When I first went natural, I was afraid of wearing my hair out in its transitioning state for obvious reasons. The battle between the two textures, straight and curly, on my head made my hair very delicate and susceptible to breakage easily. So, I wore my hair in protective styles such as braids, twists and even wigs for a year.
Also, it was impossible to style it in any way except for a bun due to the fact that I could not get the competing textures to cooperate.
When my hair got long enough for me to finally chop off my straight ends, I was apprehensive about the reactions to my natural hair. After people had grown used to seeing me with long braids and silky wigs, how would they react to me with my short curly afro?
At the time, I was employed in a fine dining restaurant as a waitress, and dealt with high profile VIP clientele, so I was unsure of how not only the guests, but also my managers would react to my change in appearance.
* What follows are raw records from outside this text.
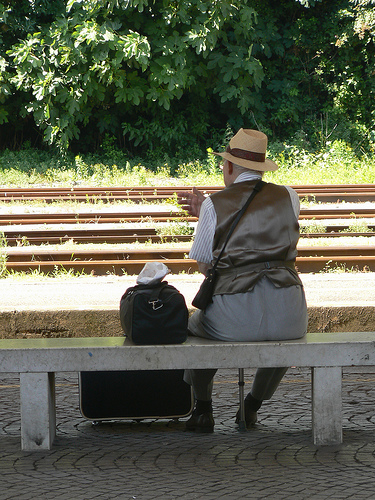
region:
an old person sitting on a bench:
[178, 138, 313, 447]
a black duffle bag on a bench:
[117, 278, 193, 355]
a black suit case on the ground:
[68, 353, 198, 426]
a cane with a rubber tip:
[226, 356, 253, 433]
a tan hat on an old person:
[211, 125, 283, 176]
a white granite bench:
[12, 325, 363, 451]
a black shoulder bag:
[186, 247, 243, 330]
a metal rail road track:
[1, 234, 364, 274]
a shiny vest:
[203, 170, 305, 295]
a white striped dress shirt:
[187, 165, 307, 282]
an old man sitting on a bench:
[166, 119, 318, 447]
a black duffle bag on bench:
[113, 273, 192, 348]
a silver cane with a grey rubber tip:
[230, 357, 256, 433]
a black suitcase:
[69, 356, 199, 436]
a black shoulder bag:
[187, 170, 271, 341]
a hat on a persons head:
[214, 122, 281, 178]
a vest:
[201, 168, 311, 301]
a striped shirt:
[194, 160, 318, 280]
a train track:
[0, 230, 371, 279]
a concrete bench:
[3, 329, 373, 453]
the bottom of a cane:
[235, 369, 245, 432]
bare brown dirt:
[0, 305, 374, 339]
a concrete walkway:
[1, 366, 373, 498]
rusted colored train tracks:
[1, 182, 373, 274]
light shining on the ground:
[1, 187, 374, 312]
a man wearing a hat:
[177, 127, 302, 341]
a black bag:
[119, 284, 188, 342]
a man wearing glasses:
[177, 128, 308, 430]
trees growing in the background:
[0, 0, 374, 154]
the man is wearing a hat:
[174, 112, 306, 206]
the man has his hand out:
[172, 125, 318, 248]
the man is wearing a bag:
[174, 118, 313, 315]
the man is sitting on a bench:
[183, 122, 338, 345]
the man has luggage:
[112, 267, 196, 350]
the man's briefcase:
[70, 344, 199, 430]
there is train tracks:
[53, 180, 151, 266]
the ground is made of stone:
[106, 430, 302, 498]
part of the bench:
[8, 302, 85, 442]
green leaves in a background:
[51, 85, 184, 225]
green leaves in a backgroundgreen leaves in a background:
[264, 33, 330, 111]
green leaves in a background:
[111, 81, 195, 142]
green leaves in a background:
[314, 133, 344, 177]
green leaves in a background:
[32, 65, 155, 156]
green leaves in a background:
[92, 71, 185, 134]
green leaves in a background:
[306, 88, 361, 178]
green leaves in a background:
[18, 48, 106, 184]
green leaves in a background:
[96, 58, 235, 192]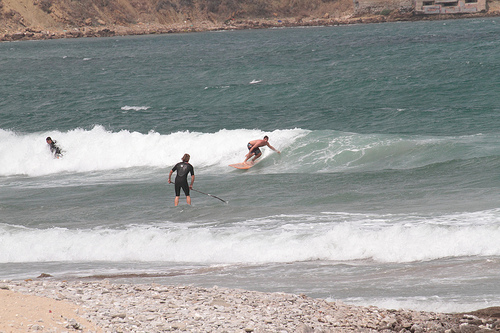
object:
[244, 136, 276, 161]
man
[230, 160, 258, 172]
board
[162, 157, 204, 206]
woman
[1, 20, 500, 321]
water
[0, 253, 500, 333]
beach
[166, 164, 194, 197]
wetsuit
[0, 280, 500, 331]
rock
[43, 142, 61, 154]
shirt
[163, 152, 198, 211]
man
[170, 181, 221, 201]
paddle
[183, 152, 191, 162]
hair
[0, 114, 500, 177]
waves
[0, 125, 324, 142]
tops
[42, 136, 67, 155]
person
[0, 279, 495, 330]
shore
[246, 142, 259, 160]
shorts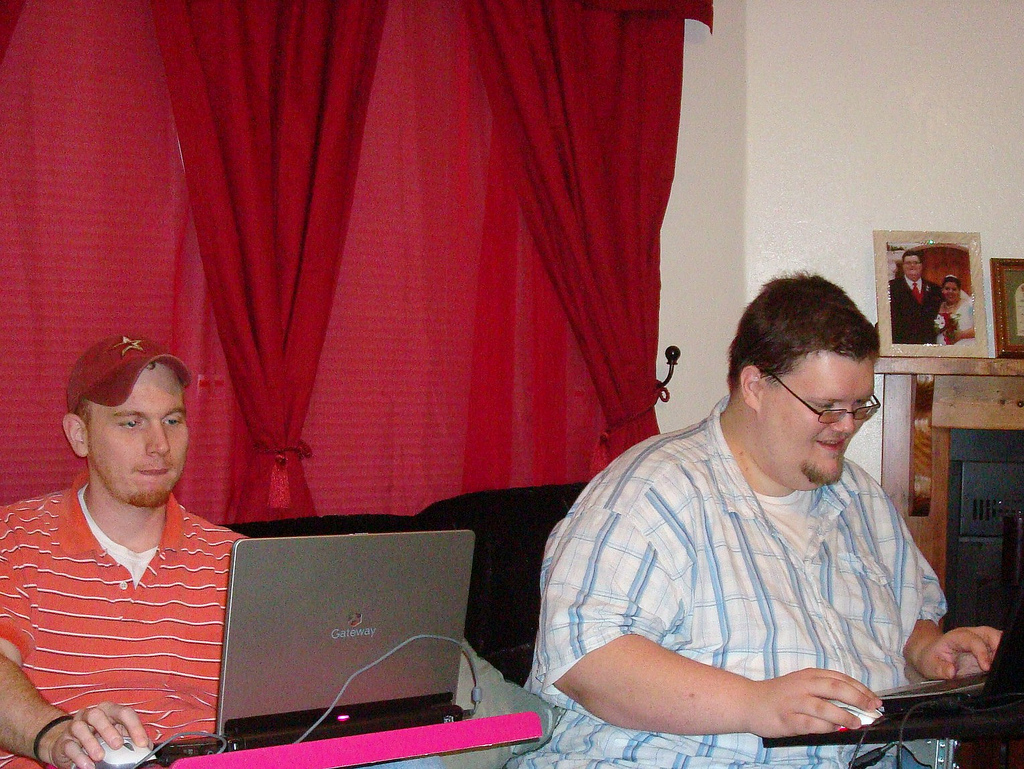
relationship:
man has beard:
[507, 270, 1000, 769] [801, 443, 856, 510]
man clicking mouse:
[8, 336, 237, 725] [75, 731, 155, 768]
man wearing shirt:
[8, 336, 237, 725] [11, 500, 238, 712]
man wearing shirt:
[507, 270, 1000, 769] [553, 474, 949, 762]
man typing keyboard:
[612, 279, 999, 766] [764, 661, 991, 765]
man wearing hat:
[0, 336, 247, 769] [49, 331, 164, 409]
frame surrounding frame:
[871, 223, 992, 370] [873, 230, 988, 358]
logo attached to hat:
[94, 335, 149, 370] [48, 318, 183, 407]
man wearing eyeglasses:
[507, 270, 1000, 769] [761, 371, 882, 424]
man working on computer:
[0, 336, 247, 769] [193, 515, 500, 742]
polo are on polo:
[0, 471, 249, 769] [20, 499, 237, 722]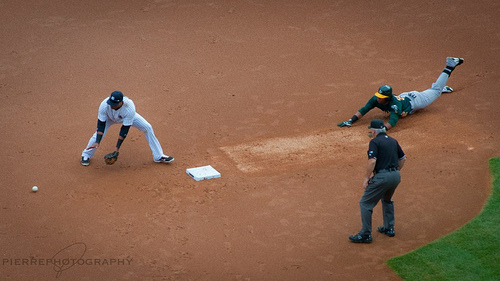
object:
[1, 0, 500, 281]
dirt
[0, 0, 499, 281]
field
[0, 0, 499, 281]
baseball field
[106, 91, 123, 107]
cap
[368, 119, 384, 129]
cap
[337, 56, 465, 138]
baseball player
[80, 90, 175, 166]
uniform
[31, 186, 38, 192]
ball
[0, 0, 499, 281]
ground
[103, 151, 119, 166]
baseball glove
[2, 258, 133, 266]
name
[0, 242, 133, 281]
logo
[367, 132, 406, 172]
black shirt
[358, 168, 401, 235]
gray pants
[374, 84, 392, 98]
helmet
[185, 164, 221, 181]
base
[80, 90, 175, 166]
baseball player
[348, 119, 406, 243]
umpire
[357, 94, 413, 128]
shirt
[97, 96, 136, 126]
shirt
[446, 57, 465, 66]
cleats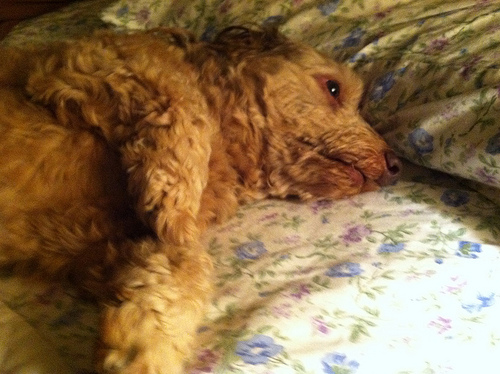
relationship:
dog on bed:
[1, 25, 404, 371] [247, 198, 499, 373]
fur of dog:
[157, 26, 292, 81] [1, 25, 404, 371]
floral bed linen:
[233, 235, 274, 265] [231, 204, 499, 374]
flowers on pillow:
[405, 35, 486, 156] [402, 0, 499, 161]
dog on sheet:
[1, 25, 404, 371] [243, 204, 499, 374]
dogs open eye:
[1, 25, 404, 371] [327, 79, 341, 99]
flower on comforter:
[235, 335, 282, 366] [231, 204, 499, 374]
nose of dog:
[382, 151, 403, 186] [1, 25, 404, 371]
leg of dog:
[34, 49, 211, 244] [1, 25, 404, 371]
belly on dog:
[3, 129, 104, 264] [1, 25, 404, 371]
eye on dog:
[327, 79, 341, 99] [1, 25, 404, 371]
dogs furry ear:
[1, 25, 404, 371] [216, 19, 287, 54]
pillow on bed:
[402, 0, 499, 161] [247, 198, 499, 373]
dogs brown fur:
[1, 25, 404, 371] [1, 26, 285, 239]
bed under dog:
[247, 198, 499, 373] [1, 25, 404, 371]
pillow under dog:
[402, 0, 499, 161] [1, 25, 404, 371]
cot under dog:
[247, 198, 499, 373] [1, 25, 404, 371]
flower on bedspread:
[235, 335, 282, 366] [243, 204, 499, 374]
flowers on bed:
[405, 35, 486, 156] [247, 198, 499, 373]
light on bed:
[300, 244, 497, 373] [247, 198, 499, 373]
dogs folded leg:
[1, 25, 404, 371] [34, 49, 211, 244]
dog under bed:
[1, 25, 404, 371] [247, 198, 499, 373]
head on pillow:
[216, 23, 401, 197] [402, 0, 499, 161]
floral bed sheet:
[233, 235, 274, 265] [243, 204, 499, 374]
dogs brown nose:
[1, 25, 404, 371] [382, 151, 403, 186]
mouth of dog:
[319, 154, 369, 191] [1, 25, 404, 371]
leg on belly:
[34, 49, 211, 244] [3, 129, 104, 264]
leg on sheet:
[82, 241, 207, 373] [243, 204, 499, 374]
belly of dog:
[3, 129, 104, 264] [1, 25, 404, 371]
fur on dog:
[1, 26, 285, 239] [1, 25, 404, 371]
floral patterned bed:
[233, 235, 274, 265] [247, 198, 499, 373]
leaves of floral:
[205, 257, 284, 288] [233, 235, 269, 262]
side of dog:
[1, 39, 127, 273] [1, 25, 404, 371]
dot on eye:
[330, 87, 335, 93] [327, 79, 341, 99]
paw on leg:
[127, 170, 199, 239] [34, 49, 211, 244]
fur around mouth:
[268, 124, 315, 200] [319, 154, 369, 191]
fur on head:
[157, 26, 292, 81] [216, 23, 401, 197]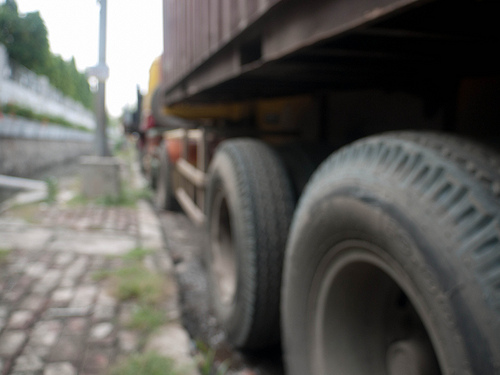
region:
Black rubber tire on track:
[266, 151, 443, 372]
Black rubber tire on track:
[186, 153, 268, 368]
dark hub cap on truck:
[214, 187, 234, 294]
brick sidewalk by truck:
[19, 143, 179, 373]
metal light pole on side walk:
[100, 0, 103, 151]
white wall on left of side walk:
[6, 75, 108, 172]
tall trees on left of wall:
[6, 13, 145, 134]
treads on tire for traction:
[350, 140, 495, 230]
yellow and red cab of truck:
[136, 61, 196, 164]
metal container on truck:
[155, 11, 441, 87]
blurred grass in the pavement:
[86, 241, 179, 330]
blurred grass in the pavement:
[124, 294, 181, 345]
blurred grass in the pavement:
[92, 166, 154, 214]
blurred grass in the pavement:
[86, 193, 145, 218]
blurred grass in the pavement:
[117, 263, 164, 330]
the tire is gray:
[187, 143, 298, 370]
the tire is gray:
[261, 128, 455, 371]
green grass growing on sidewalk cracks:
[117, 160, 156, 368]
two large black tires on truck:
[175, 98, 499, 359]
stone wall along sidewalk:
[4, 66, 86, 176]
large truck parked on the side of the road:
[129, 0, 445, 365]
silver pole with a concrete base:
[69, 0, 155, 198]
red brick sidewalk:
[10, 159, 131, 365]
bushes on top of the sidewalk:
[8, 6, 103, 101]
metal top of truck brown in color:
[155, 1, 277, 103]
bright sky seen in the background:
[31, 8, 164, 99]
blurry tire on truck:
[207, 132, 287, 350]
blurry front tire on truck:
[295, 149, 497, 365]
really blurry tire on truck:
[158, 145, 178, 225]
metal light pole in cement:
[91, 3, 113, 155]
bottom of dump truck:
[168, 5, 487, 109]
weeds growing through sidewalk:
[110, 244, 167, 373]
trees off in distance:
[7, 9, 77, 81]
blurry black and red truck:
[113, 93, 148, 140]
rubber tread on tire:
[347, 125, 486, 228]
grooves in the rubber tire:
[228, 150, 285, 225]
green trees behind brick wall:
[7, 0, 110, 109]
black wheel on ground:
[166, 147, 283, 357]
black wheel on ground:
[276, 131, 497, 372]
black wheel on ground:
[137, 145, 174, 207]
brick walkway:
[0, 163, 185, 365]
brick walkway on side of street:
[0, 125, 168, 370]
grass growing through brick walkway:
[92, 179, 154, 372]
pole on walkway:
[92, 2, 110, 163]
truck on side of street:
[141, 7, 495, 368]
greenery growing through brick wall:
[0, 93, 112, 136]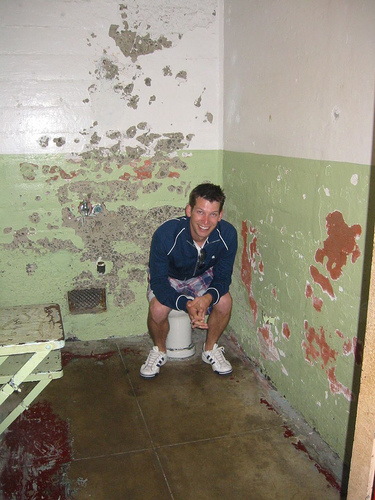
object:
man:
[138, 180, 238, 380]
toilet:
[154, 299, 196, 360]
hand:
[186, 300, 209, 331]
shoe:
[138, 342, 168, 379]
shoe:
[201, 340, 234, 376]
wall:
[1, 3, 374, 486]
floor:
[0, 326, 349, 500]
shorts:
[146, 265, 215, 317]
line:
[114, 338, 154, 448]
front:
[139, 362, 155, 378]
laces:
[146, 350, 161, 367]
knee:
[151, 299, 169, 325]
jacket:
[149, 218, 238, 309]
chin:
[196, 231, 211, 238]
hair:
[189, 183, 226, 215]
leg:
[200, 293, 233, 352]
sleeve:
[145, 243, 194, 314]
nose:
[201, 214, 209, 225]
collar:
[184, 219, 196, 249]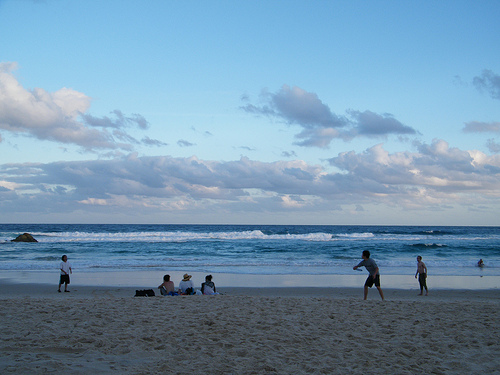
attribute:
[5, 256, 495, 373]
beach — sandy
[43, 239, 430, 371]
beach — sandy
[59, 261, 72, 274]
shirt — white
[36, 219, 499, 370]
beach — sandy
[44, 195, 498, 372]
beach — sandy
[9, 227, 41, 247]
stone — big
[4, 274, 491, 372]
beach — sandy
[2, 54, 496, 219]
clouds — white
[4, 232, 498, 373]
beach — sandy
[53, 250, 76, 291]
man — young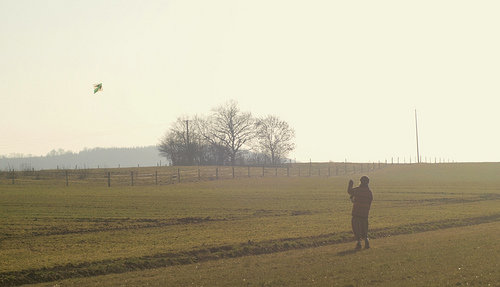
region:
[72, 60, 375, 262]
man flying a kite in field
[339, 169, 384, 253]
man with arm up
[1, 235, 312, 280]
drench in field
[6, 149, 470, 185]
wire gate in background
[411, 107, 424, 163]
pole in background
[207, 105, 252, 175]
leafy tree behind fence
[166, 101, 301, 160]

Not surprisingly, at first, when I was getting the hang of how to manage my natural hair, I remember one coworker asking to touch my hair, and then reacting in surprise, “It feels like a Brillo pad”.
You can imagine my embarrassment. Yet, she was completely unphased by the low blow she had just dealt me. A few customers gave me odd looks; but I pressed on because I felt what I was doing was important.
It is of great significance for natural women to dispel the notion that our natural hair is unsightly, unruly or unkempt. Most people have only ever seen black women with hair extensions, wigs, braids or other protective styles.
They are incredibly ignorant of what black women look like naturally, so their reaction of shock or discomfort is simply due to this unfamiliarity, nothing else.
The only way to do this is my impressing upon others the familiar sight of natural hair. At times, it is tough and lonely, but what gives me strength is the notion that this struggle is what will pave the way for our daughters, our granddaughters even, to feel normal and proud to be just the way they are.